For my non-math audiences:

• Compute for me the following: 1+1-1+1-1-1. Did you get 0? If so, great!

• Now compute for me the following:

  • 1+1+1-1-1-1-1-1-1+1+1+1+1-1-1-1+1+1+1-1

• This computation is probably a little trickier because there are way more terms involved. So perhaps some of you, instead of just adding and subtracting 1's, decided to count the number of +1's and count the number of -1's and you saw that if the number of +1's and -1's are the same, you get 0!

• If you prefer to use some visual aids, say the +1's are blue blocks and the -1's are red blocks. The only way we get 0 is if the height of the blue blocks and the red blocks are the same.

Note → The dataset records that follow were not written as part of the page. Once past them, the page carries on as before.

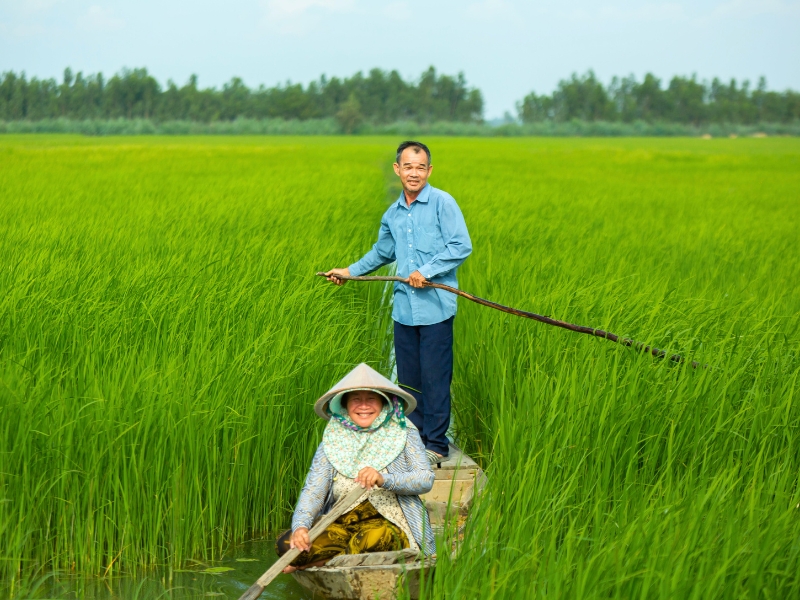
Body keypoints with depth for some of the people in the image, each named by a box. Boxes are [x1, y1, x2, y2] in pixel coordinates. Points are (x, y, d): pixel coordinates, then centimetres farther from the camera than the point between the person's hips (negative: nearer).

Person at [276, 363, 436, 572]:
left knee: (370, 539, -38)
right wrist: (301, 526, -24)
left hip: (388, 524, -2)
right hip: (340, 525, 2)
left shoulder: (403, 432, 4)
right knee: (287, 545, -24)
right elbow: (313, 489, -3)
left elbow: (426, 480, -5)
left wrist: (385, 480, -24)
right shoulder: (333, 438, 7)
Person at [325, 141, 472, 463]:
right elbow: (382, 253, 33)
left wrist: (426, 272, -15)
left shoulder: (443, 203, -4)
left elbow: (461, 246, -11)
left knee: (435, 377, -3)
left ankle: (436, 444, 6)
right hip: (404, 309, 6)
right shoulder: (392, 214, 16)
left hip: (436, 308, -6)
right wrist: (350, 271, 36)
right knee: (408, 377, 10)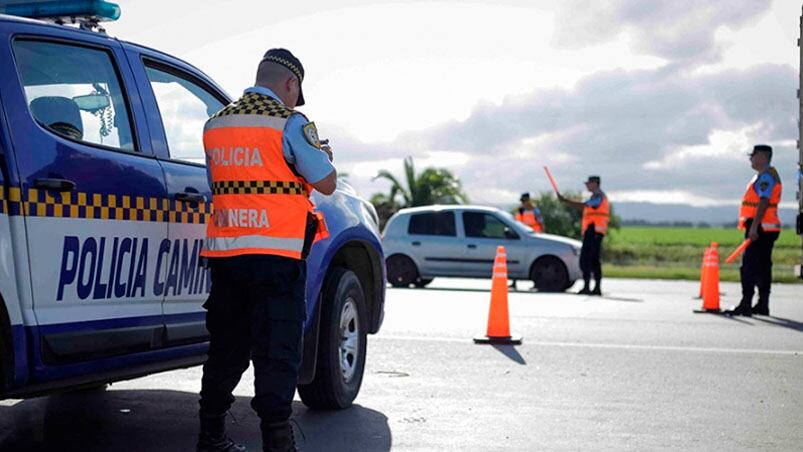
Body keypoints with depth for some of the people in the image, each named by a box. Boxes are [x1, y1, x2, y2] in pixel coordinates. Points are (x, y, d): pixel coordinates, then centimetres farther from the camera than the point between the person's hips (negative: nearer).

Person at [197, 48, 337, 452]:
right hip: (276, 256, -6)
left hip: (224, 253, 6)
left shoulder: (215, 124, 14)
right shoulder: (290, 123, -6)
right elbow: (326, 184, -5)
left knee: (227, 348, 15)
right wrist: (324, 157, 17)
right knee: (277, 353, -3)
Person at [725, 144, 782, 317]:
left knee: (749, 265, -12)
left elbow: (764, 202, -23)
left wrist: (754, 227, -28)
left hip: (761, 227, -11)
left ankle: (746, 305, -13)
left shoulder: (766, 176, -13)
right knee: (762, 267, 12)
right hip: (766, 229, 11)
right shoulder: (765, 175, 20)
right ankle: (763, 305, 16)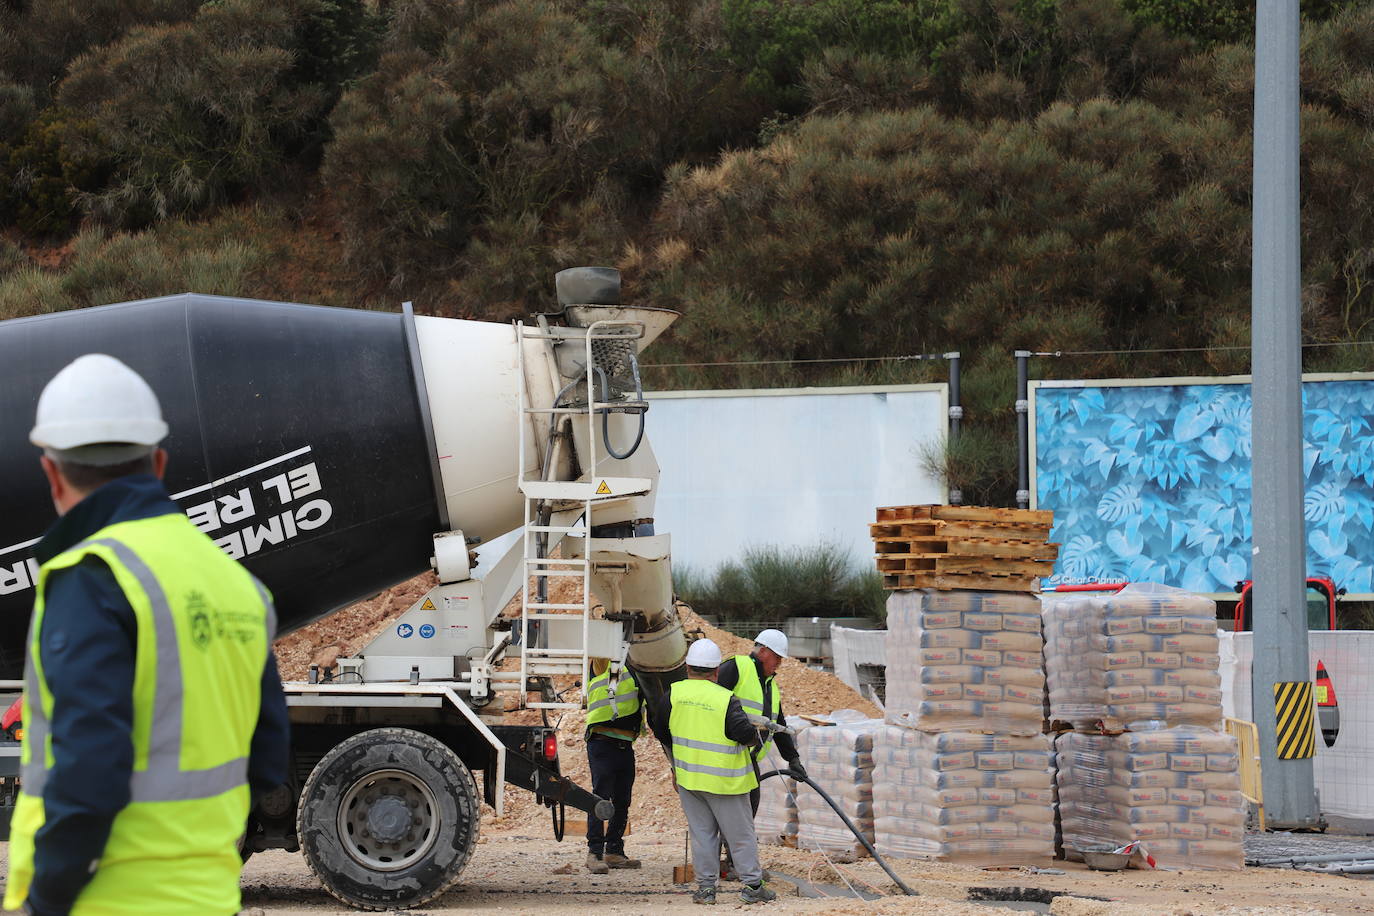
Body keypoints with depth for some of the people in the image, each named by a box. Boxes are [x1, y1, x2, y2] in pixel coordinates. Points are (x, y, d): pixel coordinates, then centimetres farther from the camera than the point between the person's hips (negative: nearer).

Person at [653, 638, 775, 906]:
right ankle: (752, 885, 9)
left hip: (688, 775, 3)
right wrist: (755, 737, 4)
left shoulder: (673, 694, -2)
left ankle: (705, 887, 9)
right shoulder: (726, 700, -15)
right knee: (741, 833, 7)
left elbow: (661, 732, 9)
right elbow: (745, 733, -21)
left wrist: (675, 762, 25)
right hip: (725, 781, -3)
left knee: (701, 832, 11)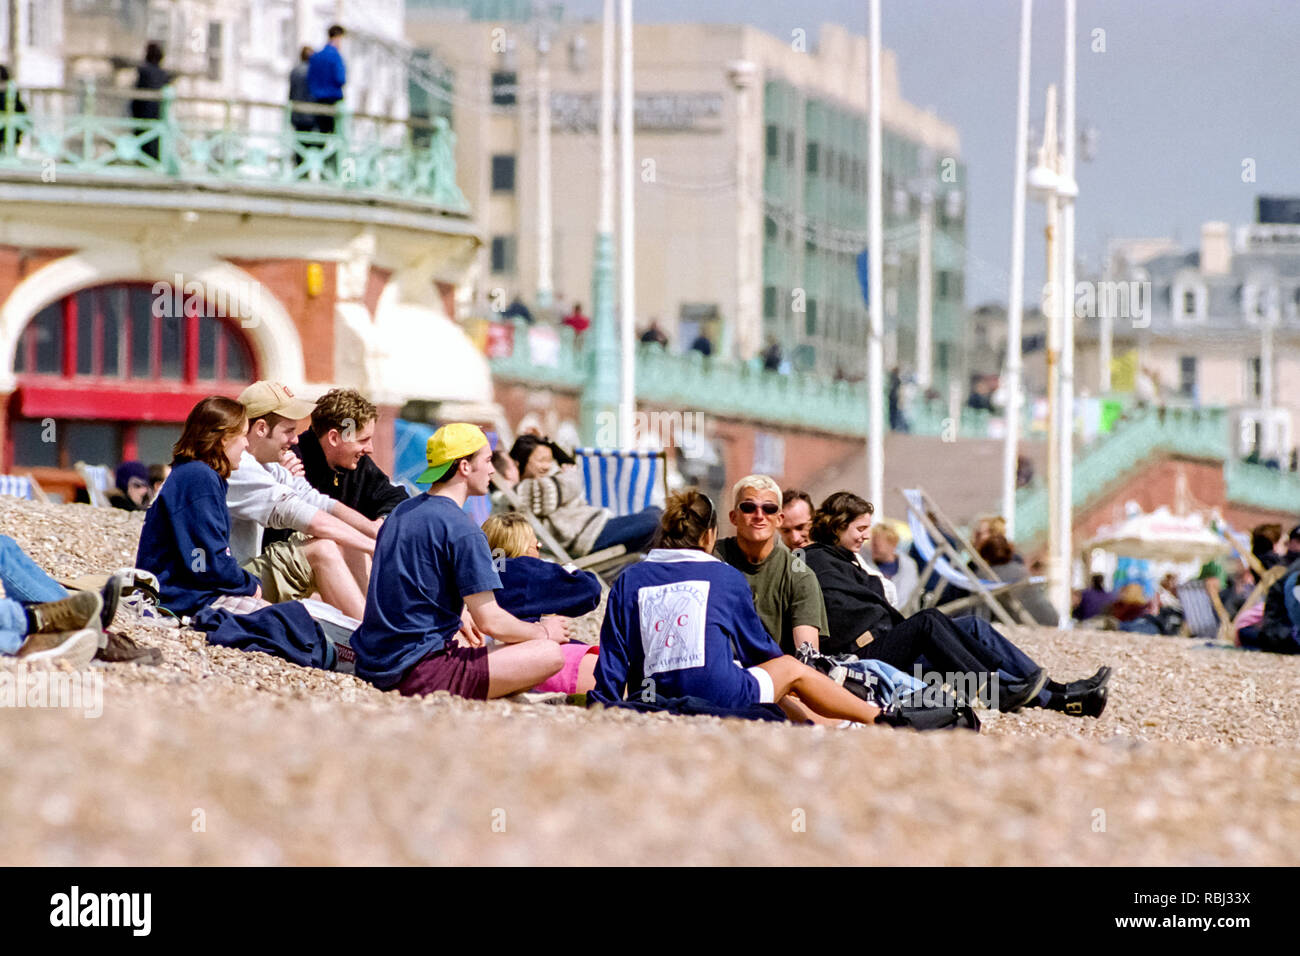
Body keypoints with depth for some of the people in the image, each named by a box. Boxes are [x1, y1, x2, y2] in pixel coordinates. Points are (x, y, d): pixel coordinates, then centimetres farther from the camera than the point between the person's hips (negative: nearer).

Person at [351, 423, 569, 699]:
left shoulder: (402, 511, 14)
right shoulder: (462, 529, -14)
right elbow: (489, 621, -14)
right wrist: (544, 632, 3)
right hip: (417, 672, -10)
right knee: (551, 655, -13)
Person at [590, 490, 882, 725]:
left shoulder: (628, 580, 10)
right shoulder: (726, 576, 6)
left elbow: (613, 657, 6)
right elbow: (757, 645, 19)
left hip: (651, 707, 4)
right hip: (720, 697, -4)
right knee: (792, 669, 24)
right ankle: (877, 717, 34)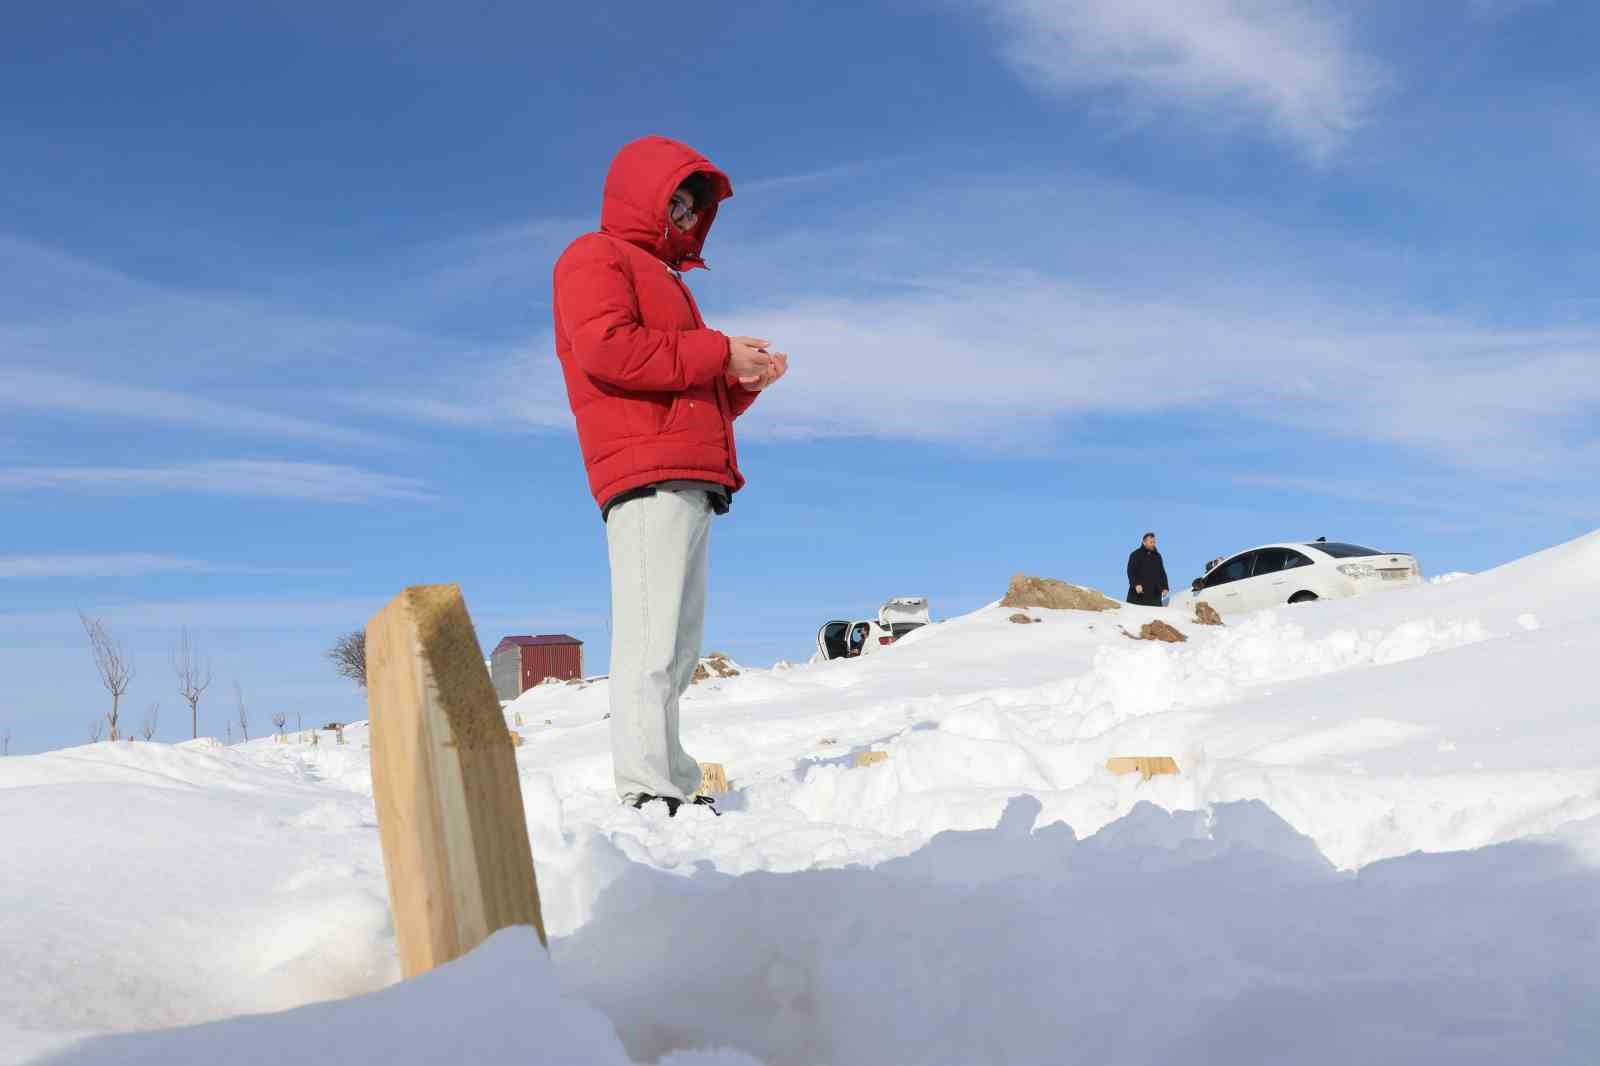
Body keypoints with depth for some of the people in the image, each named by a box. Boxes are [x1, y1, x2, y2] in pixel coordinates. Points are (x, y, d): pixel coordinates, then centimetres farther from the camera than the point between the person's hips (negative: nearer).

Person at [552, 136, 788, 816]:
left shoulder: (663, 277, 34)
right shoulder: (595, 257, 6)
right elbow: (606, 349, -15)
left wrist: (743, 382, 13)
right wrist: (718, 352, -9)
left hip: (689, 481, 10)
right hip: (647, 477, -10)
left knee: (678, 646, 5)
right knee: (651, 637, -16)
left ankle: (670, 785, 7)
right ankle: (648, 790, -17)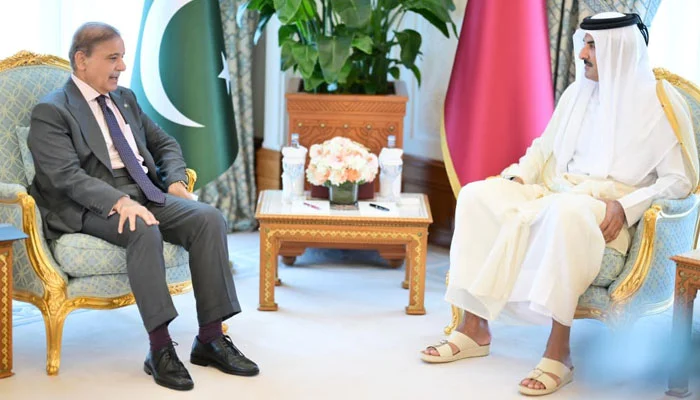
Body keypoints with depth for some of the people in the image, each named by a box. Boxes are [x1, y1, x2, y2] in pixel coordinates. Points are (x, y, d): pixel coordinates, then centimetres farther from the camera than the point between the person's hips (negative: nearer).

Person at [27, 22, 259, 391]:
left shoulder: (124, 98, 20)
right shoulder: (51, 112, -4)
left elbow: (164, 143, 26)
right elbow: (66, 175, -17)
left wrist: (176, 181, 4)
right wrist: (119, 202, -31)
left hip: (146, 193, 7)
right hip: (94, 206, -7)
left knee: (209, 218, -20)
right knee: (145, 231, -37)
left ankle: (210, 339, -19)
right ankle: (160, 350, -33)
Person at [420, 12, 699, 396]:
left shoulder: (659, 101, -5)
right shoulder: (577, 93, 13)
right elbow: (544, 148, 21)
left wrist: (626, 206, -21)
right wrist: (517, 177, 1)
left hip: (609, 213, -6)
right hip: (559, 193, 7)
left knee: (567, 212, -41)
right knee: (476, 195, -15)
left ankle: (558, 350, -36)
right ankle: (474, 326, -18)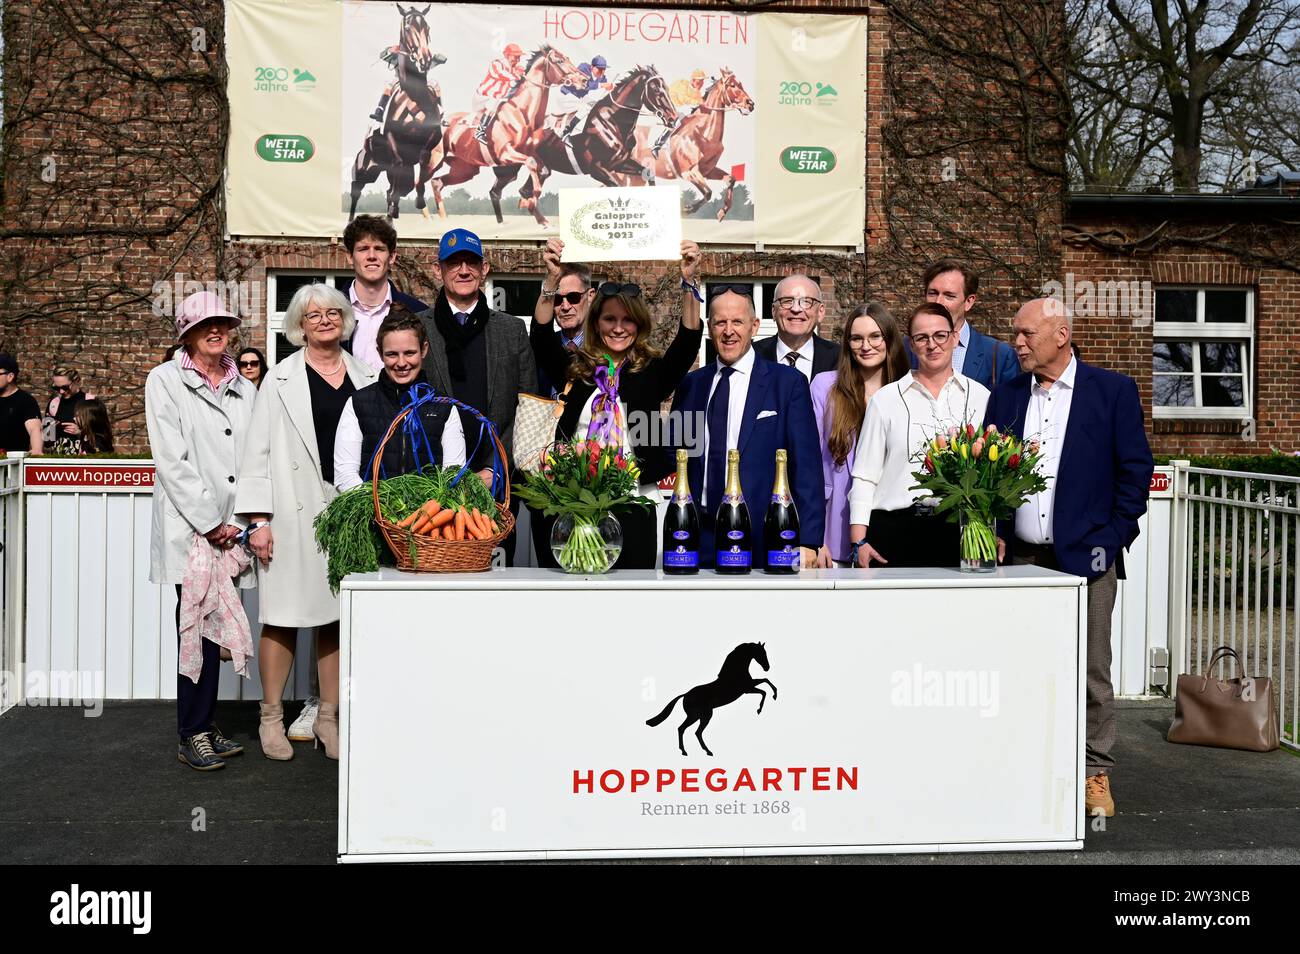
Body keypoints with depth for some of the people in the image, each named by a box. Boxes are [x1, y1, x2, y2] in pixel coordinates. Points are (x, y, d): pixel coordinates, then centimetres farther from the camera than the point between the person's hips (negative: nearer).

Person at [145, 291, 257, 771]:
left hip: (230, 531, 4)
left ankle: (203, 727, 15)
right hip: (188, 528, -4)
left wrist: (237, 523, -1)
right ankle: (194, 735, 4)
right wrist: (210, 522, -11)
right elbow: (171, 460, -7)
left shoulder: (244, 389, 15)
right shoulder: (166, 380, 2)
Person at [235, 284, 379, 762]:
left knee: (337, 616, 7)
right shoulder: (281, 379, 3)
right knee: (285, 615, 0)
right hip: (295, 511, -3)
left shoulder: (366, 377, 11)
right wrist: (258, 519, -8)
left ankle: (328, 717, 17)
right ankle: (271, 718, 13)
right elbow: (259, 451, -1)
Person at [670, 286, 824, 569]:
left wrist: (807, 541, -10)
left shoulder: (788, 383, 1)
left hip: (764, 540, -3)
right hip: (700, 538, 3)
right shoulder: (690, 385, 12)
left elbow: (806, 468, -3)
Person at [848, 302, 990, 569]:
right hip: (895, 532, -1)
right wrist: (859, 540, -2)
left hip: (958, 529, 1)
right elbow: (864, 476, 6)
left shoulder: (980, 396, 9)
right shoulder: (885, 399, 7)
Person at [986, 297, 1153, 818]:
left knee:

• Through my research, I seek to answer a similar question. If someone gives me a random combination of elements (like +1's and -1's), can I tell you when that combination is 0? If I always can, I've given you a solution to "The Word Problem." I seek to provide a nice solution to the Word Problem for groups known as Euclidean Artin Groups.

For my math audience:

• In general, I enjoy the pleasant intersection of algebra, geometry and topology that I find in the field of Geometric Group Theory.

• If you read the above, you can see that I've been thinking about the Word Problem for Euclidean Artin groups. In general, the word problem for Artin groups remains unanswered though progress towards solutions for certain types of Artin groups exist.

• In particular, no "nice" solutions exist for Euclidean Artin groups. Recently, I've been looking at these solutions and attempting to create nicer solutions. Using topics and techniques like that of Garside structures and Stallings foldings, I am working to write a set of finite state automata that will serve as a solution to the word problem for a particular Euclidean Artin group.